--- START ---

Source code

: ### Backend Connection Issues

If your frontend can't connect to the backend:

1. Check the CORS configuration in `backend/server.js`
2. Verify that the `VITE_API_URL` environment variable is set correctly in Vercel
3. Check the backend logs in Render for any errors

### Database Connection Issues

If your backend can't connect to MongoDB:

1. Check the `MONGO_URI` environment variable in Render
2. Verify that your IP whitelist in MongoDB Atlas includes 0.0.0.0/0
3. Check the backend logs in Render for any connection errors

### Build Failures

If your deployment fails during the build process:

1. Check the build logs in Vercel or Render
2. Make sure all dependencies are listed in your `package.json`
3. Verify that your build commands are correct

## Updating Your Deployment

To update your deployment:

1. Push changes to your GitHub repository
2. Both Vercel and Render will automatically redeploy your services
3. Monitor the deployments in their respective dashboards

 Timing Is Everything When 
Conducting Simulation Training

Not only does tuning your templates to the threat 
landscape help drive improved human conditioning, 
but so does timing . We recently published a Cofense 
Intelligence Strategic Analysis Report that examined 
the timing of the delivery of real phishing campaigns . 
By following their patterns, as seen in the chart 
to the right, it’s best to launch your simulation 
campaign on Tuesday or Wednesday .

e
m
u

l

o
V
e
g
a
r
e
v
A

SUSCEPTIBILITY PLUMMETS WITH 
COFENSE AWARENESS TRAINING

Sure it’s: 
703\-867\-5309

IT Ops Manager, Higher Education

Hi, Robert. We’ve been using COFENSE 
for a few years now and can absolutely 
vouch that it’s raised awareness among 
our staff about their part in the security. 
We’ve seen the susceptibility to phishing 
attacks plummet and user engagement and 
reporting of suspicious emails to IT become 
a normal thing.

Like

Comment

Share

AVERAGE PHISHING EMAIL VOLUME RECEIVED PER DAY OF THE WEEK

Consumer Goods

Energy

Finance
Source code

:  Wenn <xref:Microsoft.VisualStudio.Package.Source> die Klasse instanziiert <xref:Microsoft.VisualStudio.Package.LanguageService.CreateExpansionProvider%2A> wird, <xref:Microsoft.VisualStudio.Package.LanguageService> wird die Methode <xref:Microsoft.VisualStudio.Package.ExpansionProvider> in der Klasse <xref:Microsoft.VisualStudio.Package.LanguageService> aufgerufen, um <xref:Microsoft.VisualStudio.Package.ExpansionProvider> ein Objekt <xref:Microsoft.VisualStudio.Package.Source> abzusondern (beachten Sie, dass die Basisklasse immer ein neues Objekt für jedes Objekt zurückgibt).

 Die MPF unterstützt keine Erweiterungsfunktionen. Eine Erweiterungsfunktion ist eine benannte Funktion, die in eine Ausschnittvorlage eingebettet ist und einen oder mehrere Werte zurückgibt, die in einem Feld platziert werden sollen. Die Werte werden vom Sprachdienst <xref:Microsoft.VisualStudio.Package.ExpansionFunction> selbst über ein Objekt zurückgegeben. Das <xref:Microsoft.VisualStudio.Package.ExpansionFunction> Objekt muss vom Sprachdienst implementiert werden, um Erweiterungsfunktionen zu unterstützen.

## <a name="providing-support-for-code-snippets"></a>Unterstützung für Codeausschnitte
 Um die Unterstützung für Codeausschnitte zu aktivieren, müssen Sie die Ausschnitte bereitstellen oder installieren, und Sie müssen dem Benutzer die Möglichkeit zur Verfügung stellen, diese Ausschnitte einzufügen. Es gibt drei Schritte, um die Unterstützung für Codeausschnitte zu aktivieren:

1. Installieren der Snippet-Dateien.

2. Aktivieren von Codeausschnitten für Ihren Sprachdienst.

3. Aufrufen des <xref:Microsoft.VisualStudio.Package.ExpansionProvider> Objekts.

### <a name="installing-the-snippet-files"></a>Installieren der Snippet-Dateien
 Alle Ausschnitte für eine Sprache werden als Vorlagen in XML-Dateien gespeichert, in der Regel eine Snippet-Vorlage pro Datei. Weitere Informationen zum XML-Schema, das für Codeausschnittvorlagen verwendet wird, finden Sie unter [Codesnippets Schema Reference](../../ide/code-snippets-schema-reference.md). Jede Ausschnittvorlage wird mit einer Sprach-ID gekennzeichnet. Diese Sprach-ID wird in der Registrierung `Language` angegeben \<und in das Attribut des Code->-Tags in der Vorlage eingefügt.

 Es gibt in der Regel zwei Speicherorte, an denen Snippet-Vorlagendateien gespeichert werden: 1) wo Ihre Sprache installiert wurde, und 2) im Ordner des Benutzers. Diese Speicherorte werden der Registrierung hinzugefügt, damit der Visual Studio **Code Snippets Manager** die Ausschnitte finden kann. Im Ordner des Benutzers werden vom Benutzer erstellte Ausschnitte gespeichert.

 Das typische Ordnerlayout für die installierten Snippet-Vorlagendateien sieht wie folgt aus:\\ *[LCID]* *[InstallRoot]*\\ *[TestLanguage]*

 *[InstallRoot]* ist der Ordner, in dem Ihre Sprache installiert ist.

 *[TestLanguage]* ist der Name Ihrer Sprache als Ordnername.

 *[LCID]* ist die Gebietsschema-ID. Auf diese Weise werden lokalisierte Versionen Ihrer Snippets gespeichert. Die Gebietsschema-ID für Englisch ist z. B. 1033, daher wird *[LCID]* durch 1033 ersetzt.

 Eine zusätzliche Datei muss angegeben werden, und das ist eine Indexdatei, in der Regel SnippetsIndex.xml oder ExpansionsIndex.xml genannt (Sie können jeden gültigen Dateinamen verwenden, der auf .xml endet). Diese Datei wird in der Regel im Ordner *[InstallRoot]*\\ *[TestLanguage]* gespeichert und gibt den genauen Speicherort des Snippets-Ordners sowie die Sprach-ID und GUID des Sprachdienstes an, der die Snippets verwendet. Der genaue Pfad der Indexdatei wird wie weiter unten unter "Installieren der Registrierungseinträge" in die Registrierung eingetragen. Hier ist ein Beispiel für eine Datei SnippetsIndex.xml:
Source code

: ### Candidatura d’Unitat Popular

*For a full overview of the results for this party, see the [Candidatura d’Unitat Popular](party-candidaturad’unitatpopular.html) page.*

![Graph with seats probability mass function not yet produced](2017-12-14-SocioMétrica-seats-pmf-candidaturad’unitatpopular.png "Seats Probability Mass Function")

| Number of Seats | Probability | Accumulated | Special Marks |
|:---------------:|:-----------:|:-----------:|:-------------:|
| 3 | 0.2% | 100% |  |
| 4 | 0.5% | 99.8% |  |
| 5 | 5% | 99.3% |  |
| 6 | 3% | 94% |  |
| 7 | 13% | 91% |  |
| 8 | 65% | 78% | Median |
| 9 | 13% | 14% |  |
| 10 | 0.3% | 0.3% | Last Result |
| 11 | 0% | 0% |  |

--- END ---

§ Exercise details
Counting only lines that contain the word "Vorlagendateien", how many are there in the records above? Give the number alone.

§ Answer section
2